I'm Just Gonna Post Doom Articles Until I Fall Asleep I Guess
An expansion on Warren's point about representation:
http://www.pastemagazine.com/articles/2013/12/20-years-of-doom.html
I'm surprised I can't find anyone write about Doom's specific design decisions any more in-depth than LeBreton, though. I want someone who understands this game way more than me to pick apart every monster.
Example: the Arch-Vile's two attacks are perfectly chosen for the tension they create with their overlap - the resurrect means you really really need to focus on it badly, but the blast attack means you really really need to stay out of sight. It makes fighting one an
event because you flip back and forth between two opposite states of ohshitohshitohshit.
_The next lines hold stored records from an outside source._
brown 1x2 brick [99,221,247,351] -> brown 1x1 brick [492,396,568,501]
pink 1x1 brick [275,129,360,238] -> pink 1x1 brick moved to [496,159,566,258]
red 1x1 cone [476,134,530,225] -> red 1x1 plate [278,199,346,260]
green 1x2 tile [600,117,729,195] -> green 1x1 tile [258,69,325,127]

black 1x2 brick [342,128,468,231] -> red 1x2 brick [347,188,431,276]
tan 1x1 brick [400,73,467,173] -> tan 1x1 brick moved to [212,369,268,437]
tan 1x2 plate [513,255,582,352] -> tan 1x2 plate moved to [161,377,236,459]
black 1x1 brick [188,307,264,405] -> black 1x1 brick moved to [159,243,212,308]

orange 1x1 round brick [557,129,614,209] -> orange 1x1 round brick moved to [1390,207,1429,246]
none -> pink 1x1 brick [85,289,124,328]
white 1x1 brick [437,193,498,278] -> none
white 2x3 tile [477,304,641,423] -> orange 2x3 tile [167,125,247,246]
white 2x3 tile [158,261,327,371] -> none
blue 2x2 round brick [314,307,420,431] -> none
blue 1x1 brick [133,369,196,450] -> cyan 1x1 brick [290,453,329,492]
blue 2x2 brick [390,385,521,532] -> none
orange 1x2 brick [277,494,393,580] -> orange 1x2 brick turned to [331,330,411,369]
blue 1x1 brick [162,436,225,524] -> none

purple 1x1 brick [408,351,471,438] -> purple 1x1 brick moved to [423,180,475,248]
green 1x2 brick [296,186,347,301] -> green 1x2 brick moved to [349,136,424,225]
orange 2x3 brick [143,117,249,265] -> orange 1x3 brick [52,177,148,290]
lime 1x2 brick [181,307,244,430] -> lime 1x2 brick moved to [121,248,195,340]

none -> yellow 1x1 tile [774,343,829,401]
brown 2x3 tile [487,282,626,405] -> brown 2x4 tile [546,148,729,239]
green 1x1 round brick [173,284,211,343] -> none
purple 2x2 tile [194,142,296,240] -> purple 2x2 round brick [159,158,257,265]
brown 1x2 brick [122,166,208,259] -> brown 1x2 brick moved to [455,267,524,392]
This kind of thing is surely common knowledge to Doom players, but it's written in hundreds of megawads and personal experiences, not in text.
This one comes close:
http://blog.danbo.vg/post/50094276897/the-most-misunderstood-game-of-all-time
(and I'd adore it for no other reason than it opens by calling John Carmack "id's last shred of credibility.") He nicely puts something that's just as true about Quake, which I've always had difficulty articulating: that the player in an FPS like this is fighting the level designer, and even if the enemies are dumb, their arrangement within local architecture and the overall arc of a level is where the intelligence is manifested.
Also, apparently the best Doom level ever is in fact E4M2. Need to scrounge up a copy of TFC again.